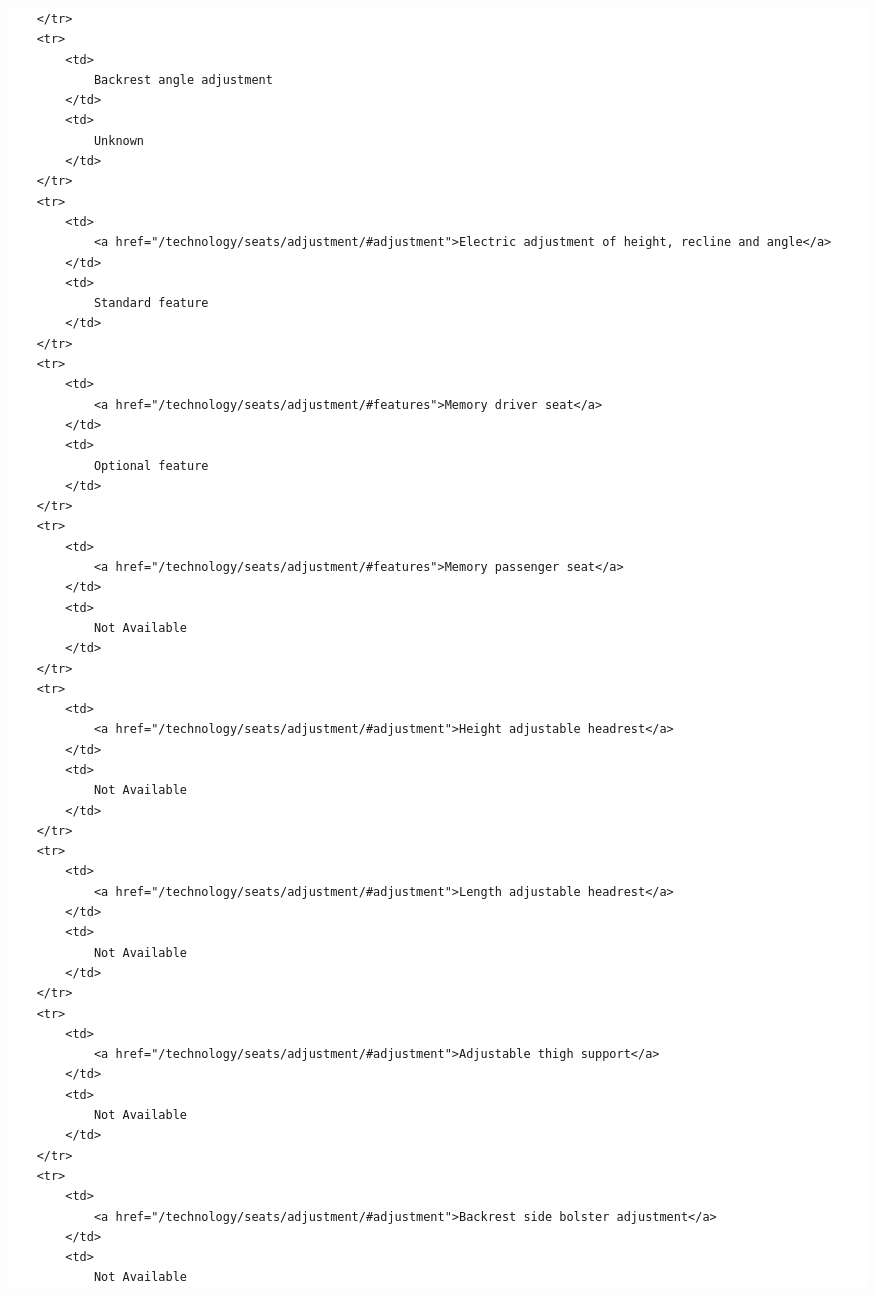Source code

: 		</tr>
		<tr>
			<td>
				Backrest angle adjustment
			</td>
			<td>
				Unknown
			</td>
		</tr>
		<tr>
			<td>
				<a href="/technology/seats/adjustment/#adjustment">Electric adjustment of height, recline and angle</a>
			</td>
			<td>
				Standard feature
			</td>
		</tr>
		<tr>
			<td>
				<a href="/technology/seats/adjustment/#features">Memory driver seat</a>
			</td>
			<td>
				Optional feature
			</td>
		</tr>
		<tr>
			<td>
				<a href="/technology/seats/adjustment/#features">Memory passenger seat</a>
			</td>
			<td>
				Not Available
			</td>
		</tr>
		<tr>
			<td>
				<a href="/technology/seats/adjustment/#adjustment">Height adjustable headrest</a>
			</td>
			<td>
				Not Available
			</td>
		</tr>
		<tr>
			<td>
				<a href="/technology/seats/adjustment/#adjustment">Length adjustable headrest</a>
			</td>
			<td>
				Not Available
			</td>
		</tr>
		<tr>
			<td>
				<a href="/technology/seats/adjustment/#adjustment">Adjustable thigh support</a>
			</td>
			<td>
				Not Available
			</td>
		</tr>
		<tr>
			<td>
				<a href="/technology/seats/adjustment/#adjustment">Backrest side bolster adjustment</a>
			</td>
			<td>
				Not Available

==

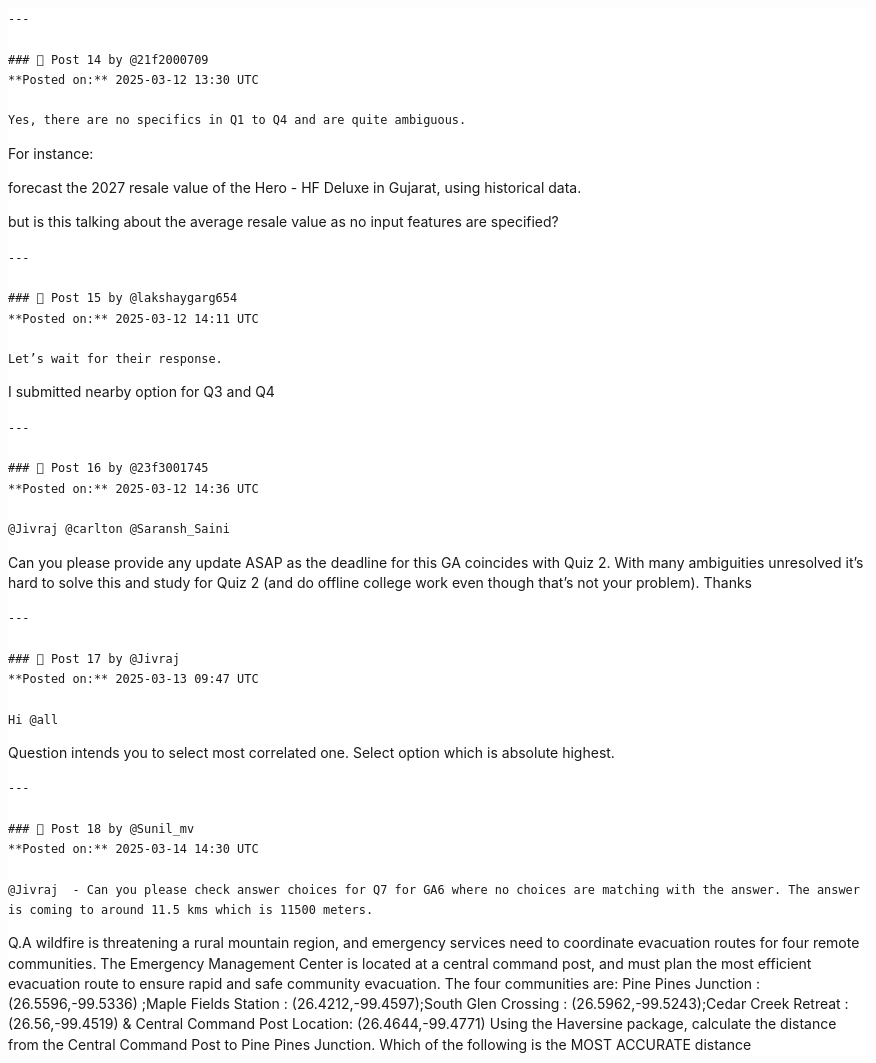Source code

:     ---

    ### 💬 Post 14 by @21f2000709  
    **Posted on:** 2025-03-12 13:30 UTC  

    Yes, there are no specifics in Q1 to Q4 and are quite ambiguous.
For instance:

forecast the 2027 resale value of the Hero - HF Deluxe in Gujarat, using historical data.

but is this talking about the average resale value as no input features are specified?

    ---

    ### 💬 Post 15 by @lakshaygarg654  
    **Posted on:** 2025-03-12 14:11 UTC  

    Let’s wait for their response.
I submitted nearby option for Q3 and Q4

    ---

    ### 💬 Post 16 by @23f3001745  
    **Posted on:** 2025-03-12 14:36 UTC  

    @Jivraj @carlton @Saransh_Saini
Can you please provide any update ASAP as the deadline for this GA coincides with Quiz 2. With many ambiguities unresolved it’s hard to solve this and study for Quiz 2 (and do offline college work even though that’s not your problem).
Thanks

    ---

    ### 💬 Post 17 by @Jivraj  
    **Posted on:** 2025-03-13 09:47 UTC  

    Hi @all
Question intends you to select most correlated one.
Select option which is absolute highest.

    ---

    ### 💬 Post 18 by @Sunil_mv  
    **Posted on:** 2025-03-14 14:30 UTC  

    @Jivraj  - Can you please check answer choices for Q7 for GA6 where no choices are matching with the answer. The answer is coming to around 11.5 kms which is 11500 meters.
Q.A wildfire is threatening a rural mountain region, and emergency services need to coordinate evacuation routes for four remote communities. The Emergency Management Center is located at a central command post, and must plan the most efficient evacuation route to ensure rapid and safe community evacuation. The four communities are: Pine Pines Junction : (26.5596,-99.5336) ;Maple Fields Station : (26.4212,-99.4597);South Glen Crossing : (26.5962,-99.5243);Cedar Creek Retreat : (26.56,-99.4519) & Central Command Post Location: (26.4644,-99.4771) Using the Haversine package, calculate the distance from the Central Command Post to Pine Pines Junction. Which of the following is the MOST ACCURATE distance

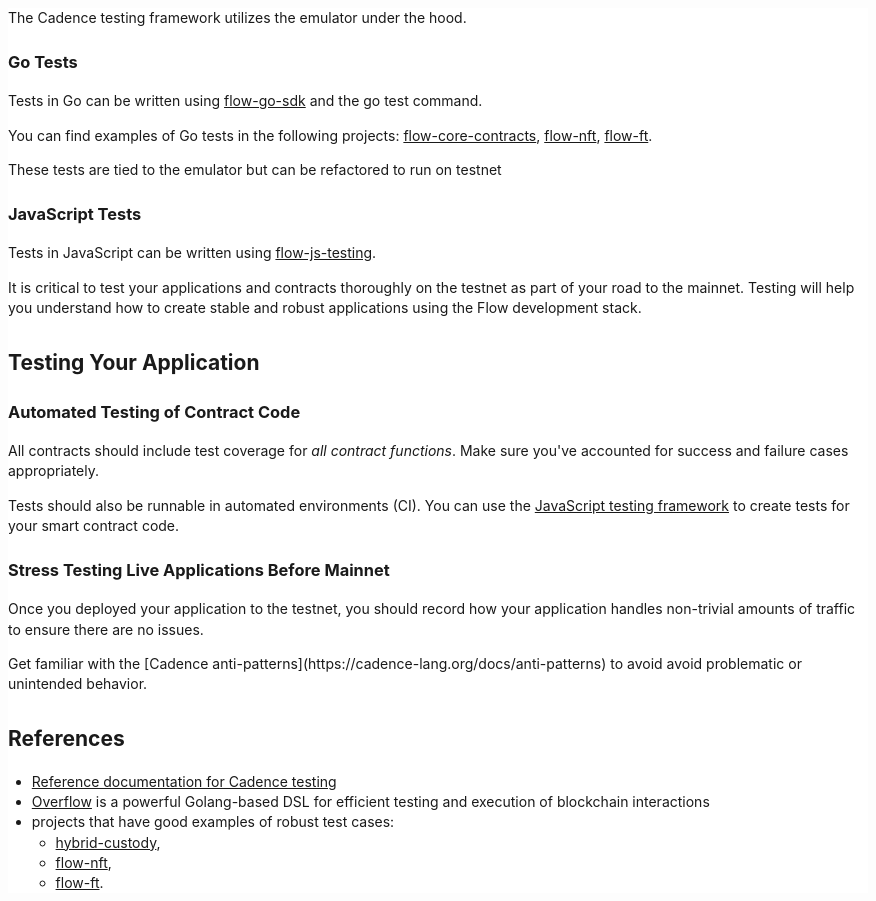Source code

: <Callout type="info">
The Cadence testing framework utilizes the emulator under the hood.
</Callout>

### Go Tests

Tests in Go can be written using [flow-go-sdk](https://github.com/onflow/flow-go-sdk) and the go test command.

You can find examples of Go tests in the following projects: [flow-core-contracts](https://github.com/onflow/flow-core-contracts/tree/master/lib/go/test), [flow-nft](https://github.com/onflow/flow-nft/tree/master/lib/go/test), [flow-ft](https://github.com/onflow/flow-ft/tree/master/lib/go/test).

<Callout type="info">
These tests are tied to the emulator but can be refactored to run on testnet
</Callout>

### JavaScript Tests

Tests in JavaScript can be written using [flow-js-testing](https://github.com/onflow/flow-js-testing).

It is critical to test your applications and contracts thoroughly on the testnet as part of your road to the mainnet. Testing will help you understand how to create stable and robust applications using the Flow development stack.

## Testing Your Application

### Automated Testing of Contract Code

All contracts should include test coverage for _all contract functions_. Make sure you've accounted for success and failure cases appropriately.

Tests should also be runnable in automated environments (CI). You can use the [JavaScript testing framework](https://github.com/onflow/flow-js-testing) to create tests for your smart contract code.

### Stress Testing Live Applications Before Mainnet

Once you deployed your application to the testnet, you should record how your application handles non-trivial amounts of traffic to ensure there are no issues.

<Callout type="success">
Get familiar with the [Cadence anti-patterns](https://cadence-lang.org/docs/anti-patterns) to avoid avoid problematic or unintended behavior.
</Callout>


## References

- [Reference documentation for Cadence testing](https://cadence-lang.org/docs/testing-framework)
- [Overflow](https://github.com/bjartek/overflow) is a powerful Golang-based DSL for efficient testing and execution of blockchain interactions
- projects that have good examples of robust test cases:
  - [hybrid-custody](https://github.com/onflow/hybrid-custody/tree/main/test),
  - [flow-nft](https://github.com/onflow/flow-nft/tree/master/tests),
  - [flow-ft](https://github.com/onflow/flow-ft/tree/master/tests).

PROMPT -> Scan the listing above. Collect all lines with the word "Cadence".

ANSWER SPACE ->
The Cadence testing framework utilizes the emulator under the hood.
Get familiar with the [Cadence anti-patterns](https://cadence-lang.org/docs/anti-patterns) to avoid avoid problematic or unintended behavior.
- [Reference documentation for Cadence testing](https://cadence-lang.org/docs/testing-framework)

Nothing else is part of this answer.